On this page, our individual researchers take the opportunity to present highlights of their work in a broader context.
Dr Xiong Zhou
SynCat@Beijing and Peking University
Molecular mechanism of ethylene polymerization visualized in scanning tunneling study from SynCat@Beijing published by Science
Polyethylene is a widely used plastic in the manufacture of films, containers, fibers, and pipes. Its annual output exceeds 100 million tons, which is the largest raw material for plastic products in the world. Polyethylene is produced by the polymerization of ethylene in two main ways: free radical polymerization and catalytic polymerization. The free radical polymerization method is well known in high school textbooks, but it requires harsh conditions of high temperature and high pressure. In 1953, German chemist Ziegler used the main catalyst of titanium tetrachloride and the initiator of alkyl aluminum to catalyze ethylene polymerization, which made the production conditions of polyethylene no longer harsh, thus ushering in the era of artificial large-scale synthesis of polymer plastics, and won the Nobel Prize in Chemistry in 1963. Afterwards, Philips company invented the chromium-based catalyst, which no longer needs an initiator, and has become the mainstream catalyst to produce high-density polyethylene, producing about 30 million tons of high-density polyethylene annually. However, compared with the vigorous development of Philip’s catalysts in the industrial field, how to achieve chain initiation without initiators still puzzles the scientific community.
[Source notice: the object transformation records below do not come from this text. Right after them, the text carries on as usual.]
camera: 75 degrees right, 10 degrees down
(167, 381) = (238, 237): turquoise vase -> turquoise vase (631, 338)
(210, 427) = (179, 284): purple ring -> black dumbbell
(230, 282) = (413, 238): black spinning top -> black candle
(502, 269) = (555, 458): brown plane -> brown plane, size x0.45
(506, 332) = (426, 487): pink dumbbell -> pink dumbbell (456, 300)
In the mid-90s of the last century, Prof. Hans Niemantsverdriet and his coworker Dr. Peter Thüne began to study ethylene polymerization by planar models of the Ziegler-Natta catalysts, Cr/SiO2 catalysts and anchored organometallics, which have mainly addressed the chemical states of the active species and the morphologies of the polymers in their early stages. Prof. Hans Niemantsverdriet and Prof. Yongwang Li jointly established the laboratory of SynCat@Beijing in 2014 to re-launch research on surface science. Now the researcher Dr. Xiong Zhou in SynCat@Beijing with his colleagues together achieve the visualization of on-surface ethylene polymerization at the molecular level for the first time, with the collaboration of the research group of Prof. Kai Wu from Peking University, which is published in the journal Science on 2022 March 11th.
This achievement confirms the molecular insertion mechanism of ethylene polymerization, reveals that ethylene molecules achieve self-initiation through isomerization in the absence of an initiator, and clarifies the academic debate on the chain initiation process on Philip’s catalyst. In addition, this study utilizes the interaction between polyethylene and catalyst to terminate the polyethylene chain at a specific length, thereby greatly improving the product chain length selectivity and providing a control method for the product chain length distribution.
 W. Guo, J. Yin, Z. Xu, W. Li, Z. Peng, C.J. Weststrate, X. Yu, Y. He, Z. Cao, X. Wen, Y. Yang, K. Wu, Y. Li, J.W. Niemantsverdriet, X. Zhou, Visualization of on-surface ethylene polymerization through ethylene insertion. Science 375, 1188-1191 (2022).